Posted Jul 11, 2009 1:26 UTC (Sat) by Duncan (guest, #6647)
Parent article: Help wanted
> [W]e are hoping [that] we can find an
> advertising sales person who is willing
> to work on a 100% commission basis.
Unfortunate turn of phrase there?
If they're working on 100% commission, that means you're giving them 100%
of what people pay to advertise on LWN. Somehow I don't think that's
what's intended. =:^(
Posted Jul 11, 2009 1:37 UTC (Sat) by dlang (✭ supporter ✭, #313)
[Link]
100% commission as opposed to base + commission not 100% of the income as commission
Help wanted
Posted Jul 12, 2009 14:06 UTC (Sun) by Duncan (guest, #6647)
[Link]
Yes, obviously, once I thought about it. But that wasn't the way it first
presented itself as I was reading, and it brought this reader up short,
forcing me to reconsider it looking for other possible meanings (which
upon doing I found).
As I said, unfortunate turn of phrase.
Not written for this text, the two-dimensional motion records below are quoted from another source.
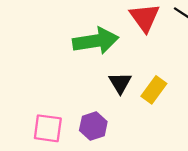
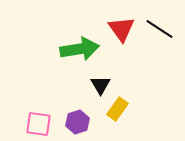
yellow rectangle: (154, 90) -> (118, 109), moved

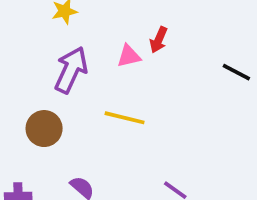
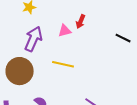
brown circle: (44, 129) -> (20, 71), size x1.4

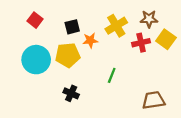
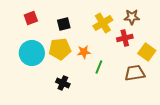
red square: (35, 20) -> (31, 18), turned 32
yellow square: (166, 39) -> (147, 52), moved
orange star: (90, 40) -> (84, 52), moved
brown trapezoid: (154, 100) -> (135, 73), moved

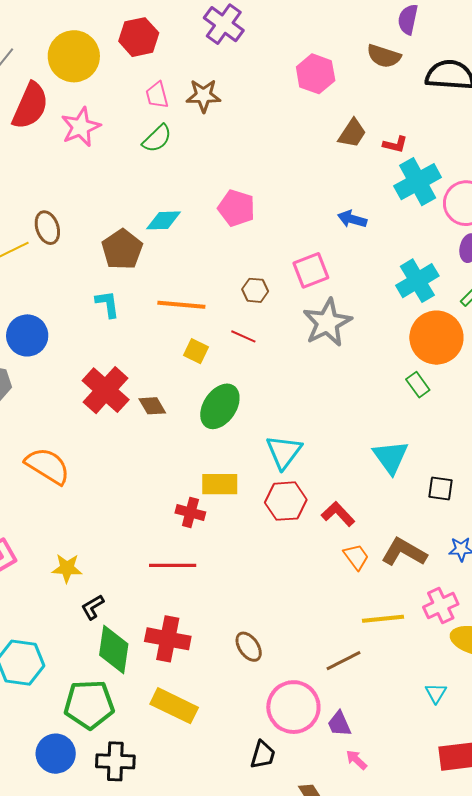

Perhaps commission-only (killing
the 100% bit) would be less ambiguous and equally accurate?
Help wanted
Posted Jul 13, 2009 20:36 UTC (Mon) by man_ls (subscriber, #15091)
[Link]
No need to change it; presumably a salesperson would know what the phrase means. Maybe the wording is a first line of defense against engineers-turned-salespeople; picture a Dilbert character thinking "Umh, 100% commission, attractive but OTOH obviously unsustainable as a business model; don't want to be there when it bursts" and moving along.